== GIVEN TEXT

University of Minnesota




T.W. and G.M. v. Slovak Republic, Communication No. 1963/2010, U.N. Doc. CCPR/C/110/D/1963/2010 (2014).



 


CCPR/C/110/D/1963/2010

International Covenant on Civil and Political Rights

29 April 2014

Original: English

Human Rights Committee

Communication No. 1963/2010

Decision adopted by the Committee at its 110th session(10–28 March 2014)

Submitted by:T.W. and G.M. (represented by counsel L’udovít Mráz)

Alleged victim:The authors

State party:Slovak Republic

Date of communication:23 February 2009 (initial submission)

Document references:Special Rapporteur’s rule 97 decision, transmitted to the State party on 6 August 2010 (not issued in document form)

====
== MATERIAL PROVIDED

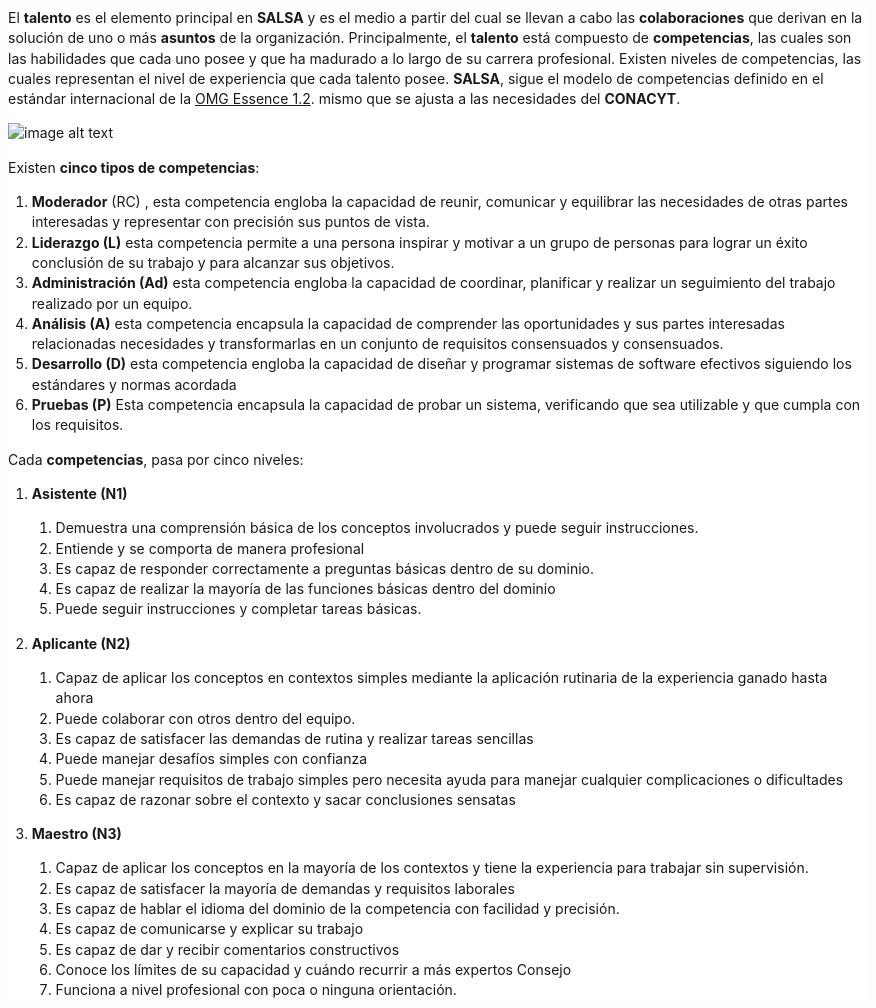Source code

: El **talento** es el elemento principal en **SALSA** y es el medio a partir del cual se llevan a cabo las **colaboraciones** que derivan en la solución de uno o más **asuntos** de la organización. Principalmente, el **talento** está compuesto de **competencias**, las cuales son las habilidades que cada uno posee y que ha madurado a lo largo de su carrera profesional. Existen niveles de competencias, las cuales representan el nivel de experiencia que cada talento posee. **SALSA**, sigue el modelo de competencias definido en el estándar internacional de la [OMG Essence 1.2](https://www.omg.org/spec/Essence/1.2/About-Essence/). mismo que se ajusta a las necesidades del **CONACYT**.

![image alt text](/assets/img/estrategia/image_16.png)

Existen **cinco tipos de competencias**:

1. **Moderador** (RC) , esta competencia engloba la capacidad de reunir, comunicar y equilibrar las necesidades de otras partes interesadas y representar con precisión sus puntos de vista.
2. **Liderazgo (L)** esta competencia permite a una persona inspirar y motivar a un grupo de personas para lograr un éxito conclusión de su trabajo y para alcanzar sus objetivos.
3. **Administración (Ad)** esta competencia engloba la capacidad de coordinar, planificar y realizar un seguimiento del trabajo realizado por un equipo.
4. **Análisis (A)** esta competencia encapsula la capacidad de comprender las oportunidades y sus partes interesadas relacionadas necesidades y transformarlas en un conjunto de requisitos consensuados y consensuados.
5. **Desarrollo (D)** esta competencia engloba la capacidad de diseñar y programar sistemas de software efectivos siguiendo los estándares y normas acordada
6. **Pruebas (P)** Esta competencia encapsula la capacidad de probar un sistema, verificando que sea utilizable y que cumpla con los requisitos.

Cada **competencias**, pasa por cinco niveles:

1. **Asistente (N1)**

   1. Demuestra una comprensión básica de los conceptos involucrados y puede seguir instrucciones.
   2. Entiende y se comporta de manera profesional
   3. Es capaz de responder correctamente a preguntas básicas dentro de su dominio.
   4. Es capaz de realizar la mayoría de las funciones básicas dentro del dominio
   5. Puede seguir instrucciones y completar tareas básicas.

2. **Aplicante (N2)**

   1. Capaz de aplicar los conceptos en contextos simples mediante la aplicación rutinaria de la experiencia ganado hasta ahora
   2. Puede colaborar con otros dentro del equipo.
   3. Es capaz de satisfacer las demandas de rutina y realizar tareas sencillas
   4. Puede manejar desafíos simples con confianza
   5. Puede manejar requisitos de trabajo simples pero necesita ayuda para manejar cualquier complicaciones o dificultades
   6. Es capaz de razonar sobre el contexto y sacar conclusiones sensatas

3. **Maestro (N3)**

   1. Capaz de aplicar los conceptos en la mayoría de los contextos y tiene la experiencia para trabajar sin supervisión.
   2. Es capaz de satisfacer la mayoría de demandas y requisitos laborales
   3. Es capaz de hablar el idioma del dominio de la competencia con facilidad y precisión.
   4. Es capaz de comunicarse y explicar su trabajo
   5. Es capaz de dar y recibir comentarios constructivos
   6. Conoce los límites de su capacidad y cuándo recurrir a más expertos Consejo
   7. Funciona a nivel profesional con poca o ninguna orientación.
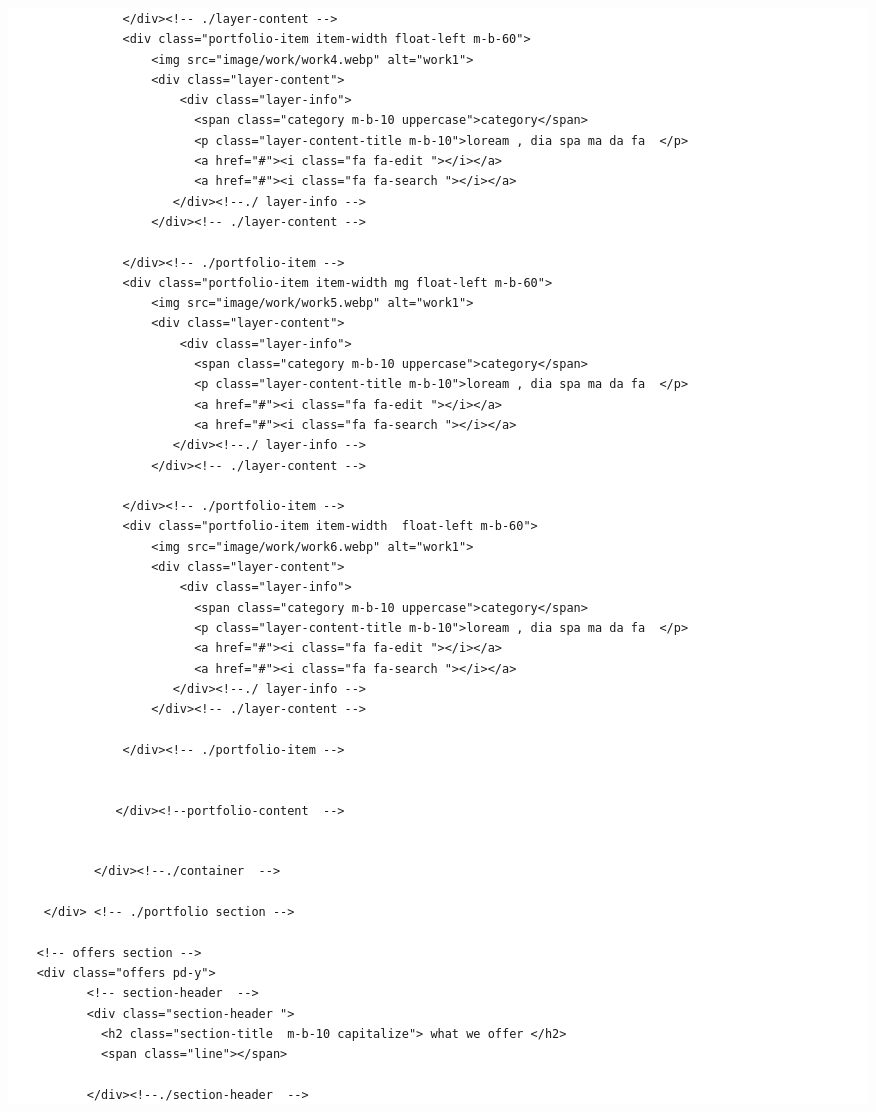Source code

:                     </div><!-- ./layer-content -->
                    <div class="portfolio-item item-width float-left m-b-60">
                        <img src="image/work/work4.webp" alt="work1">
                        <div class="layer-content">
                            <div class="layer-info"> 
                              <span class="category m-b-10 uppercase">category</span>
                              <p class="layer-content-title m-b-10">loream , dia spa ma da fa  </p>
                              <a href="#"><i class="fa fa-edit "></i></a>
                              <a href="#"><i class="fa fa-search "></i></a>
                           </div><!--./ layer-info -->
                        </div><!-- ./layer-content -->

                    </div><!-- ./portfolio-item -->
                    <div class="portfolio-item item-width mg float-left m-b-60">
                        <img src="image/work/work5.webp" alt="work1">
                        <div class="layer-content">
                            <div class="layer-info"> 
                              <span class="category m-b-10 uppercase">category</span>
                              <p class="layer-content-title m-b-10">loream , dia spa ma da fa  </p>
                              <a href="#"><i class="fa fa-edit "></i></a>
                              <a href="#"><i class="fa fa-search "></i></a>
                           </div><!--./ layer-info -->
                        </div><!-- ./layer-content -->

                    </div><!-- ./portfolio-item -->
                    <div class="portfolio-item item-width  float-left m-b-60">
                        <img src="image/work/work6.webp" alt="work1">
                        <div class="layer-content">
                            <div class="layer-info"> 
                              <span class="category m-b-10 uppercase">category</span>
                              <p class="layer-content-title m-b-10">loream , dia spa ma da fa  </p>
                              <a href="#"><i class="fa fa-edit "></i></a>
                              <a href="#"><i class="fa fa-search "></i></a>
                           </div><!--./ layer-info -->
                        </div><!-- ./layer-content -->

                    </div><!-- ./portfolio-item -->
                  

                   </div><!--portfolio-content  -->

            
                </div><!--./container  -->

         </div> <!-- ./portfolio section -->

        <!-- offers section -->
        <div class="offers pd-y">
               <!-- section-header  -->
               <div class="section-header ">
                 <h2 class="section-title  m-b-10 capitalize"> what we offer </h2>
                 <span class="line"></span>

               </div><!--./section-header  -->
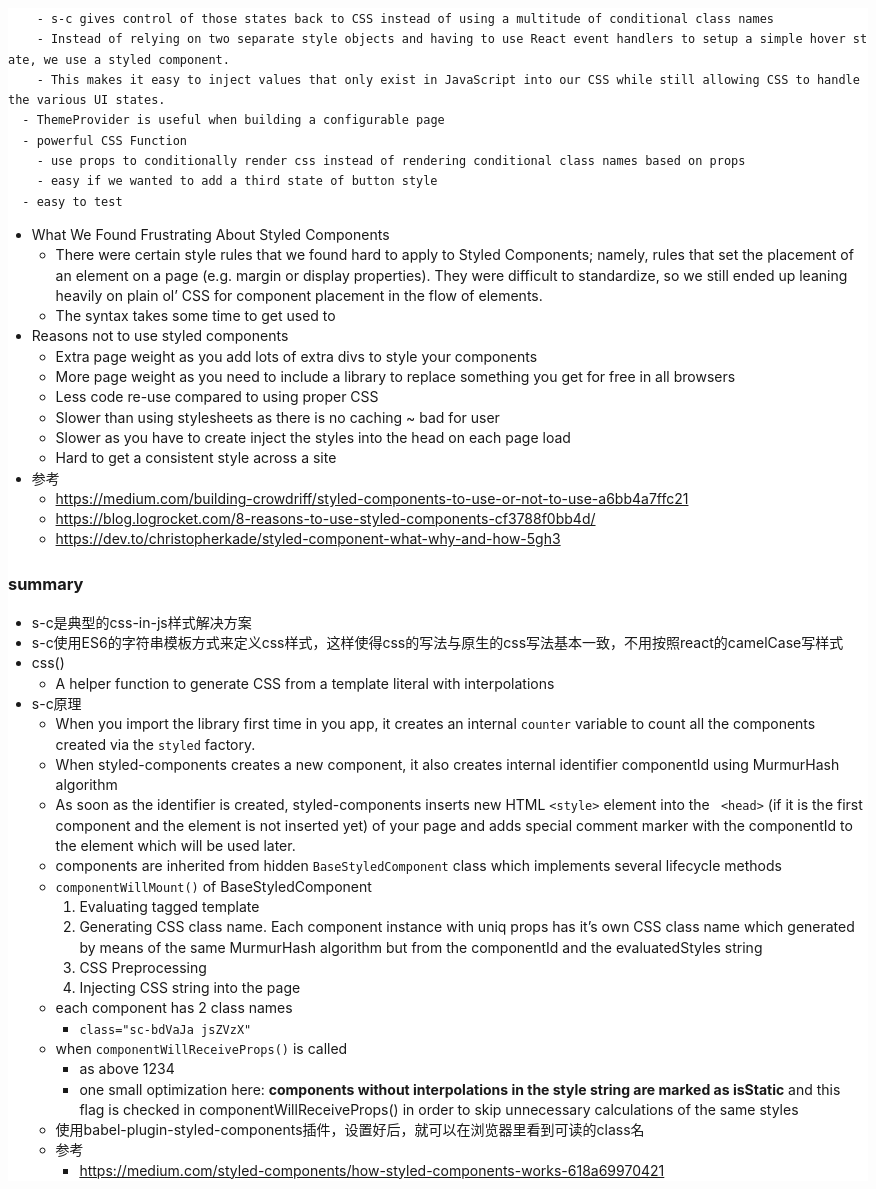         - s-c gives control of those states back to CSS instead of using a multitude of conditional class names
        - Instead of relying on two separate style objects and having to use React event handlers to setup a simple hover state, we use a styled component. 
        - This makes it easy to inject values that only exist in JavaScript into our CSS while still allowing CSS to handle the various UI states.
      - ThemeProvider is useful when building a configurable page
      - powerful CSS Function
        - use props to conditionally render css instead of rendering conditional class names based on props
        - easy if we wanted to add a third state of button style
      - easy to test
  - What We Found Frustrating About Styled Components
      - There were certain style rules that we found hard to apply to Styled Components; namely, rules that set the placement of an element on a page (e.g. margin or display properties). They were difficult to standardize, so we still ended up leaning heavily on plain ol’ CSS for component placement in the flow of elements.
      - The syntax takes some time to get used to
  - Reasons not to use styled components
      - Extra page weight as you add lots of extra divs to style your components
      - More page weight as you need to include a library to replace something you get for free in all browsers
      - Less code re-use compared to using proper CSS
      - Slower than using stylesheets as there is no caching ~ bad for user
      - Slower as you have to create inject the styles into the head on each page load
      - Hard to get a consistent style across a site
  - 参考
      - https://medium.com/building-crowdriff/styled-components-to-use-or-not-to-use-a6bb4a7ffc21
      - https://blog.logrocket.com/8-reasons-to-use-styled-components-cf3788f0bb4d/
      - https://dev.to/christopherkade/styled-component-what-why-and-how-5gh3

### summary

- s-c是典型的css-in-js样式解决方案
- s-c使用ES6的字符串模板方式来定义css样式，这样使得css的写法与原生的css写法基本一致，不用按照react的camelCase写样式
- css()
  - A helper function to generate CSS from a template literal with interpolations
- s-c原理
  - When you import the library first time in you app, it creates an internal `counter` variable to count all the components created via the `styled` factory.
  - When styled-components creates a new component, it also creates internal identifier componentId using MurmurHash algorithm
  - As soon as the identifier is created, styled-components inserts new HTML `<style>` element into the ` <head>` (if it is the first component and the element is not inserted yet) of your page and adds special comment marker with the componentId to the element which will be used later. 
  - components are inherited from hidden `BaseStyledComponent` class which implements several lifecycle methods
  - `componentWillMount()` of BaseStyledComponent
      1. Evaluating tagged template
      2. Generating CSS class name. Each component instance with uniq props has it’s own CSS class name which generated by means of the same MurmurHash algorithm but from the componentId and the evaluatedStyles string
      3. CSS Preprocessing
      4. Injecting CSS string into the page
  - each component has 2 class names
      - `class="sc-bdVaJa jsZVzX"`
  - when `componentWillReceiveProps()` is called
      - as above 1234
      - one small optimization here: **components without interpolations in the style string are marked as isStatic** and this flag is checked in componentWillReceiveProps() in order to skip unnecessary calculations of the same styles 
  - 使用babel-plugin-styled-components插件，设置好后，就可以在浏览器里看到可读的class名
  - 参考
      - https://medium.com/styled-components/how-styled-components-works-618a69970421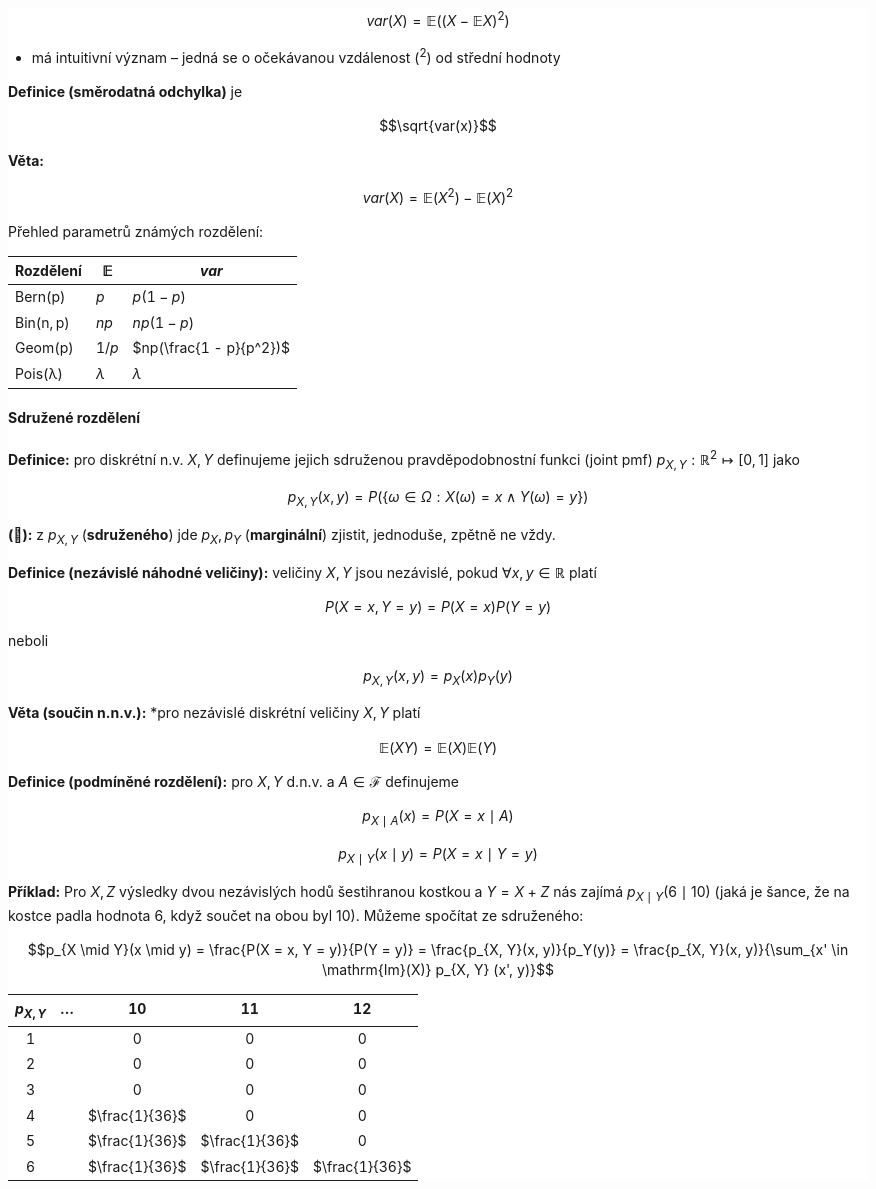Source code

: $$var(X) = \mathbb{E}\left(\left(X - \mathbb{E}X\right)^2\right)$$

- má intuitivní význam – jedná se o očekávanou vzdálenost ($^2$) od střední hodnoty

**Definice (směrodatná odchylka)** je 

$$\sqrt{var(x)}$$

**Věta:** 

$$var(X) = \mathbb{E}(X^2) - \mathbb{E}(X)^2$$

Přehled parametrů známých rozdělení:

| Rozdělení | $\mathbb{E}$ | $var$ |
|-----------|-------------|-------|
| $\mathrm{Bern(p)}$ | $p$ | $p(1 - p)$ |
| $\mathrm{Bin(n,p)}$ | $np$ | $np(1 - p)$ |
| $\mathrm{Geom(p)}$ | $1/p$ | $np(\frac{1 - p}{p^2})$ |
| $\mathrm{Pois(\lambda)}$ | $\lambda$ | $\lambda$ |

#### Sdružené rozdělení
**Definice:** pro diskrétní n.v. $X, Y$ definujeme jejich sdruženou pravděpodobnostní funkci (joint pmf) $p_{X, Y} : \mathbb{R}^2 \mapsto \left[0, 1\right]$ jako 

$$p_{X, Y} (x, y) = P(\left\{\omega \in \Omega : X(\omega) = x \land Y(\omega) = y\right\})$$

**(👀):** z $p_{X, Y}$ (**sdruženého**) jde $p_X, p_Y$ (**marginální**) zjistit, jednoduše, zpětně ne vždy.

**Definice (nezávislé náhodné veličiny):** veličiny $X, Y$ jsou nezávislé, pokud $\forall x, y \in \mathbb{R}$ platí 

$$P(X = x, Y = y) = P(X = x) P(Y = y)$$

neboli

$$p_{X, Y}(x, y) = p_X(x) p_Y (y)$$

**Věta (součin n.n.v.):** *pro nezávislé diskrétní veličiny $X, Y$ platí 

$$\mathbb{E}(XY) = \mathbb{E}(X)\mathbb{E}(Y)$$

**Definice (podmíněné rozdělení):** pro $X, Y$ d.n.v. a $A \in \mathcal{F}$ definujeme 

$$p_{X \mid A} (x) = P(X = x \mid A)$$ 

$$p_{X \mid Y} (x \mid y) = P(X = x \mid Y = y)$$

**Příklad:** Pro $X, Z$ výsledky dvou nezávislých hodů šestihranou kostkou a $Y = X + Z$ nás zajímá $p_{X \mid Y} (6 \mid 10)$ (jaká je šance, že na kostce padla hodnota $6$, když součet na obou byl $10$). Můžeme spočítat ze sdruženého:

$$p_{X \mid Y}(x \mid y) = \frac{P(X = x, Y = y)}{P(Y = y)} = \frac{p_{X, Y}(x, y)}{p_Y(y)} = \frac{p_{X, Y}(x, y)}{\sum_{x' \in \mathrm{Im}(X)} p_{X, Y} (x', y)}$$

| $p_{X, Y}$ | $\ldots$ |       10       |       11       |       12       |
| :--------: | :------: | :------------: | :------------: | :------------: |
|     1      |          |      $0$       |      $0$       |      $0$       |
|     2      |          |      $0$       |      $0$       |      $0$       |
|     3      |          |      $0$       |      $0$       |      $0$       |
|     4      |          | $\frac{1}{36}$ |      $0$       |      $0$       |
|     5      |          | $\frac{1}{36}$ | $\frac{1}{36}$ |      $0$       |
|     6      |          | $\frac{1}{36}$ | $\frac{1}{36}$ | $\frac{1}{36}$ |

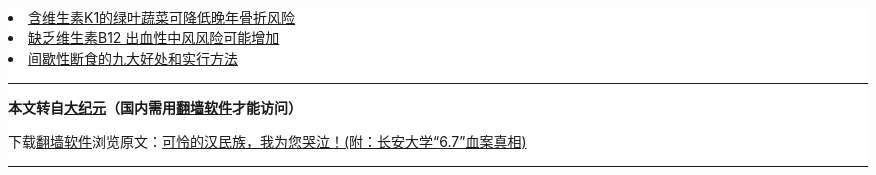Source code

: <li><a href="https://github.com/19920513/djy/blob/master/gb/22/12/29/n13894434.md#1">含维生素K1的绿叶蔬菜可降低晚年骨折风险</a></li>
<li><a href="https://github.com/19920513/djy/blob/master/gb/22/12/29/n13894407.md#1">缺乏维生素B12 出血性中风风险可能增加</a></li>
<li><a href="https://github.com/19920513/djy/blob/master/gb/22/12/30/n13895270.md#1">间歇性断食的九大好处和实行方法</a></li>
<hr>

<strong>本文转自<a href="https://www.epochtimes.com">大纪元</a>（国内需用<a href="https://github.com/19920513/www/blob/master/README.md#8">翻墙软件</a>才能访问）</strong><p>下载<a href="https://github.com/19920513/www/blob/master/README.md#8">翻墙软件</a>浏览原文：<a href="https://www.epochtimes.com/gb/1/7/22/n111855.htm">可怜的汉民族，我为您哭泣！(附：长安大学“6.7”血案真相)</a></p><hr>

====

§ ASSIGNED TASK
Copy out the Human Rights Committee decision text in full, without any changes.

§ WRITTEN SOLUTION
University of Minnesota




T.W. and G.M. v. Slovak Republic, Communication No. 1963/2010, U.N. Doc. CCPR/C/110/D/1963/2010 (2014).



 


CCPR/C/110/D/1963/2010

International Covenant on Civil and Political Rights

29 April 2014

Original: English

Human Rights Committee

Communication No. 1963/2010

Decision adopted by the Committee at its 110th session(10–28 March 2014)

Submitted by:T.W. and G.M. (represented by counsel L’udovít Mráz)

Alleged victim:The authors

State party:Slovak Republic

Date of communication:23 February 2009 (initial submission)

Document references:Special Rapporteur’s rule 97 decision, transmitted to the State party on 6 August 2010 (not issued in document form)